AT&T is mulling the launch of mobile phone services that are subsidised by advertising, according to reports.
The US operator’s chief executive told Reuters that it could offer customers small discounts on their phone bills in return for viewing advertising in the next year or two. “I believe there’s a segment of our customer base where given a choice, they would take some load of advertising for a $5 or $10 reduction in their mobile bill,” the newswire quoted Stankey as saying.
You could be forgiven for immediately thinking ‘that won’t work’. AT&T is far from the first to suggest such a move; there have been many such attempts in the global mobile industry over the past ten years or so, and the success rate is not high. The most famous this side of the pond was ad-funded mobile service Blyk, which launched in 2007, offering young people free voice minutes and messages in return for receiving adverts, but shut down two years later and reinvented itself as an ad platform, partnering with Orange and others. (Take a trip down Telecoms.com’s memory lane here.)
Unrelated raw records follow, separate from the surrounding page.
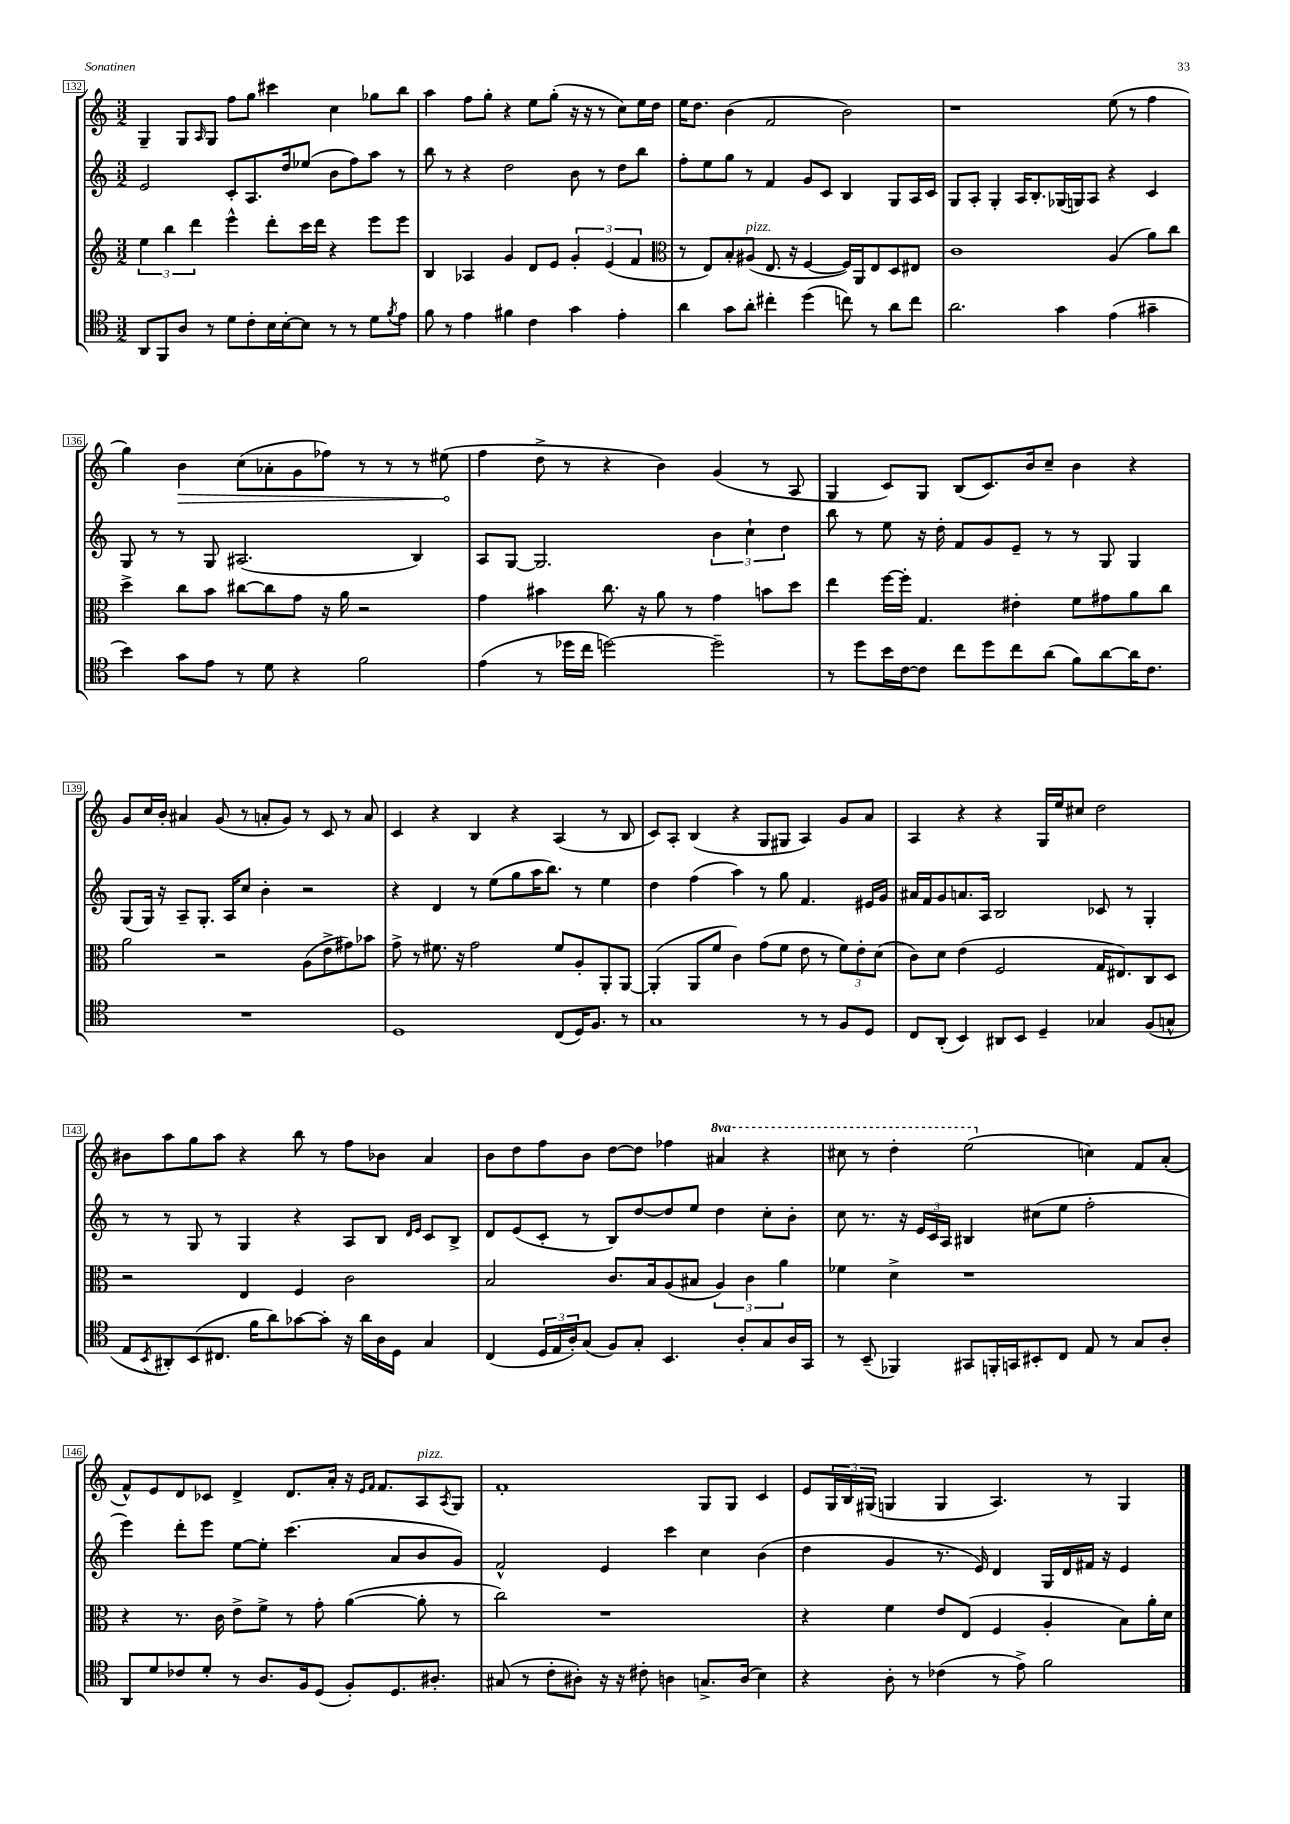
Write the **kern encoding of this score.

**kern	**kern	**kern	**kern
*staff4	*staff3	*staff2	*staff1
*clefC4	*clefG2	*clefG2	*clefG2
*k[]	*k[]	*k[]	*k[]
*M3/2	*M3/2	*M3/2	*M3/2
8AA/L	6ee\	2e/	4G~/
8FF/	.	.	.
.	6bb\	.	.
8A/J	.	.	8G/L
.	6ddd\	.	.
.	.	.	16qqA/
8r	.	.	8G/J
8d\L	4eee^^\	8c'/L	8ff\L
8c'\	.	8.A/	8gg\J
16B\L	8ddd'\L	.	4ccc#\
[16B'\J	.	16dd/k	.
8B\]J	16ccc\L	(8ee-/J	.
.	16ddd\JJ	.	.
8r	4r	8b\L	4cc\
8r	.	8ff\)	.
8d\L	8eee\L	8aa\J	8gg-\L
8qf/	.	.	.
8e\J	8eee\J	8r	8bb\J
=	=	=	=
8f\	4B/	8bb\	4aa\
8r	.	8r	.
4e\	4A-/	4r	8ff\L
.	.	.	8gg'\J
4f#\	4g/	2dd\	4r
4c\	8d/L	.	8ee\L
.	8e/J	.	(8gg'\J
4g\	6g'/	8b\	16r
.	.	.	16r
.	.	8r	8r
.	(6e/	.	.
4e'\	.	8dd\L	8cc\L)
.	6f/	.	.
.	.	8bb\J	16ee\L
.	.	.	16dd\JJ
=	=	=	=
*	*clefC3	*	*
4a\	8r	8ff'\L	16ee\LK
.	.	.	8.dd\J
.	8E/L)	8ee\	.
8g\L	8B'/	8gg\J	(4b\
8a'\J	(8A#/J	8r	.
4cc#'\	8.E/	4f/	2f/
.	16r	.	.
(4dd\	[4F/	8g/L	.
.	.	8c/J	.
8cc\)	16F/]LL)	4B/	2b\)
.	16AA/J	.	.
8r	8E/	.	.
8a\L	8D/	8G/L	.
8cc\J	8E#/J	16A/L	.
.	.	16c/JJ	.
=	=	=	=
2.a\	1c	8G/L	1r
.	.	8A'/J	.
.	.	4G'/	.
.	.	16A/LK	.
.	.	8.B'/	.
4g\	.	(16G-/L	.
.	.	16G/J)	.
.	.	8A/J	.
(4e\	(4A/	4r	(8ee\
.	.	.	8r
4g#~\	8a\L)	4c/	4ff\
.	8cc\J	.	.
=	=	=	=
4b\)	4dd^\	8G/	4gg\)
.	.	8r	.
8g\L	8cc\L	8r	4b\
8e\J	8b\J	8G/	.
8r	[8cc#\L	(2.A#/	(8cc\L
8d\	8cc#\]	.	8a-'\
4r	8g\J	.	8g\
.	16r	.	8ff-\J)
.	16a\	.	.
2f\	2r	.	8r
.	.	.	8r
.	.	4B/)	8r
.	.	.	(8ee#\
=	=	=	=
(4e\	4g\	8A/L	4ff\
.	.	[8G/J	.
8r	4b#\	2.G/]	8dd^\
16dd-\LL	.	.	8r
16cc\JJ	.	.	.
[2dd\)	8.cc\	.	4r
.	16r	.	.
.	8a\	.	4b\)
.	8r	.	.
2dd~\]	4g\	6b\	(4g/
.	.	6cc`\	.
.	8b\L	.	8r
.	.	6dd\	.
.	8dd\J	.	8A/
=	=	=	=
8r	4ee\	8bb\	4G/
8dd\L	.	8r	.
16b\L	[16ff\LL	8ee\	8c/L)
[16c\J	16ff'\]JJ	.	.
8c\]J	4.G/	16r	8G/J
.	.	16dd'\	.
8cc\L	.	8f/L	(8B/L
8dd\	.	8g/	8.c/)
8cc\	4e#'\	8e~/J	.
.	.	.	16b/k
(8a\J	.	8r	8cc~/J
8f\L)	8f\L	8r	4b\
[8a\	8g#\	8G/	.
16a\]K	8a\	4G/	4r
8.c\J	.	.	.
.	8cc\J	.	.
=	=	=	=
1.r	2a\	(8G/L	8g/L
.	.	16G/Jk)	16cc/L
.	.	16r	16b'/JJ
.	.	8A~/L	4a#/
.	.	8.G'/J	.
.	2r	.	(8g/
.	.	16A/LK	.
.	.	8cc/J	8r
.	.	4b'\	8a'/L
.	.	.	8g/J)
.	(8A\L	2r	8r
.	8e^\	.	8c/
.	8g#\)	.	8r
.	8b-\J	.	8a/
=	=	=	=
1D	8g^\	4r	4c/
.	8r	.	.
.	8.f#\	4d/	4r
.	16r	.	.
.	2g\	8r	4B/
.	.	(8ee\L	.
.	.	8gg\	4r
.	.	16aa\K	.
.	.	8.bb\J)	.
(8C/L	8f#/L	.	(4A/
16D/K)	8A'/	8r	.
8.F/J	.	.	.
.	8AA'/	4ee\	8r
8r	[8AA/J	.	8B/
=	=	=	=
1G	(4AA'/]	4dd\	8c/L)
.	.	.	8A'/J
.	8AA/L	(4ff\	(4B/
.	8f/J	.	.
.	4c\)	4aa\)	4r
.	(8g\L	8r	8G/L
.	8f\J	8gg\	8G#/J
8r	8e\	4.f/	4A/)
8r	8r	.	.
8F/L	12f\L)	.	8g/L
.	12e'\	.	.
8D/J	.	16e#/LL	8a/J
.	(12d\J	.	.
.	.	16g/JJ	.
=	=	=	=
8C/L	8c\L)	16a#/LL	4A/
.	.	16f/J	.
(8AA'/J	8d\J	8g/	.
4BB/)	(4e\	8.a/	4r
.	.	16A/Jk	.
8AA#/L	2F/	2B/	4r
8BB/J	.	.	.
4D~/	.	.	16G/LL
.	.	.	16ee/J
.	.	.	8cc#/J
4G-/	16G/LK	8c-/	2dd\
.	8.E#/)	.	.
.	.	8r	.
(8F/L	8C/	4G'/	.
8G^^/J	8D/J	.	.
=	=	=	=
8E/L	2r	8r	8b#\L
8qBB/	.	.	.
8AA#'/)	.	8r	8aa\
(8BB/	.	8G/	8gg\
8.C#/J	.	8r	8aa\J
.	4E/	4G/	4r
16f\LK	.	.	.
8a\)	.	.	.
[8g-\	4F/	4r	8bb\
8g-'\]J	.	.	8r
16r	2c\	8A/L	8ff\L
16a\LL	.	.	.
16A\	.	8B/J	8b-\J
16D\JJ	.	.	.
.	.	16qqd/LL	.
.	.	16qqe/JJ	.
4G/	.	8c/L	4a/
.	.	8B^/J	.
=	=	=	=
(4C/	2B/	8d/L	8b\L
.	.	(8e/	8dd\
24D/LL	.	8c'/J	8ff\
24E/	.	.	.
24A'/J)	.	.	.
(8G/J	.	8r	8b\J
8F/L)	8.c/L	8B/L)	[8dd\L
8G'/J	.	[8dd/	8dd\]J
.	16B/k	.	.
4.BB/	(8A/	8dd/]	4ff-\
.	8B#/J	8ee/J	.
.	6A/)	4dd\	4aa#/
8A'/L	.	.	.
.	6c\	.	.
8G/	.	8cc'\L	4r
.	6a\	.	.
16A/L	.	8b'\J	.
16GG/JJ	.	.	.
=	=	=	=
8r	4f-\	8cc\	8ccc#\
(8BB~/	.	8.r	8r
4FF-/)	4d^\	.	4ddd'\
.	.	16r	.
.	.	24e/LL	.
.	.	24c/	.
.	.	24A/JJ	.
8GG#/L	1r	4B#/	(2eee\
16FF'/L	.	.	.
16GG/J	.	.	.
8BB#'/	.	(8cc#\L	.
8C/J	.	8ee\J	.
8E/	.	2ff'\	4cc\)
8r	.	.	.
8G/L	.	.	8f/L
8A'/J	.	.	(8a'/J
=	=	=	=
8AA/L	4r	4eee\)	8f^^/L)
8d/	.	.	8e/
8c-/	8.r	8ddd'\L	8d/
8d'/J	.	8eee\J	8c-/J
.	16c\	.	.
8r	8e^\L	[8ee\L	4d^/
8.A/L	8f^\J	8ee'\]J	.
.	8r	(4.ccc\	8.d/L
16F/k	.	.	.
(8D/J	8g'\	.	.
.	.	.	16a'/Jk
8F'/L)	([4a\	.	16r
.	.	.	16qqe/LL
.	.	.	16qqf/JJ
.	.	.	8.f/L
8.D/	.	8a/L	.
.	8a'\]	8b/	8A/
8.A#'/J	.	.	.
.	.	.	8qA/
.	8r	8g/J)	8G/J
=	=	=	=
(8G#/	2cc\)	2f^^/	1f'
8r	.	.	.
8c'\L	.	.	.
8A#'\J)	.	.	.
16r	1r	4e/	.
16r	.	.	.
8c#'\	.	.	.
4A\	.	4ccc\	.
8.G^/L	.	4cc\	8G/L
.	.	.	8G/J
(16A/Jk	.	.	.
4B\)	.	(4b\	4c/
=	=	=	=
4r	4r	4dd\	8e/L
.	.	.	24G/L
.	.	.	24B/
.	.	.	(24G#/JJ
8A'\	4f\	4g/	4G/
8r	.	.	.
(4c-\	8e/L	8.r	4G/
.	(8E/J	.	.
.	.	16e/)	.
8r	4F/	4d/	4.A/)
8e^\)	.	.	.
2f\	4A'/	16G/LL	.
.	.	16d/	.
.	.	16f#/JJ	8r
.	.	16r	.
.	8B\L)	4e/	4G/
.	16a'\L	.	.
.	16d\JJ	.	.
==	==	==	==
*-	*-	*-	*-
Blyk may have been one of the first, but it certainly wasn’t the last to try the advertising model. Many others have come and gone, or faded into obscurity, in the UK, the US and elsewhere since 2009. But is has become – perhaps unfairly; its subscription and advertising response figures looked decent – the poster child for the ‘ad-funded mobile services don’t work’ school of thought.
A lot has changed in the mobile industry over the past decade; data consumption is now through the roof, to give one example. And this could actually be a good time to look again at subsidising services through advertising, particularly in a market like the US, where prices are high. With a global recession looming, it could be that AT&T has chosen the right moment to look at this model, in anticipation of many potential customers becoming much more price-sensitive.
Indeed, it’s worth noting that arch-rival Verizon is making a new play for the prepaid space with the acquisition of Tracfone, announced earlier this week. While the Covid-19 pandemic has highlighted the important of communications technology, that is not to say that consumers won’t look to save a buck or two on their bills in the coming few years.
Of course, there are doubtless other drivers for AT&T. To say the telco has spent big on M&A in recent years would be a massive understatement, picking up content and media businesses, as well as advertising assets. It has merged many of those assets into its Xandr unit, which operates across the digital, TV and film spaces, although there are reports that that business could now be up for sale as part of a debt-reduction exercise.
That said, advertising is a key element of the telco’s broader strategy. As the Reuters report points out, AT&T is planning to roll out an advertising-backed version of its HBO Max video streaming service next year. Stankey described that as a foundational element of AT&T’s plan that will provide new ad inventory and will be linked to the new ad-funded mobile phone plans. AT&T is aiming for a highly targeted style of ad delivery that will track users across multiple devices, the CEO explained.
We’re clearly looking at something more sophisticated than watching a static ad for fast food pop up on your home screen before you’re able to ring your mum.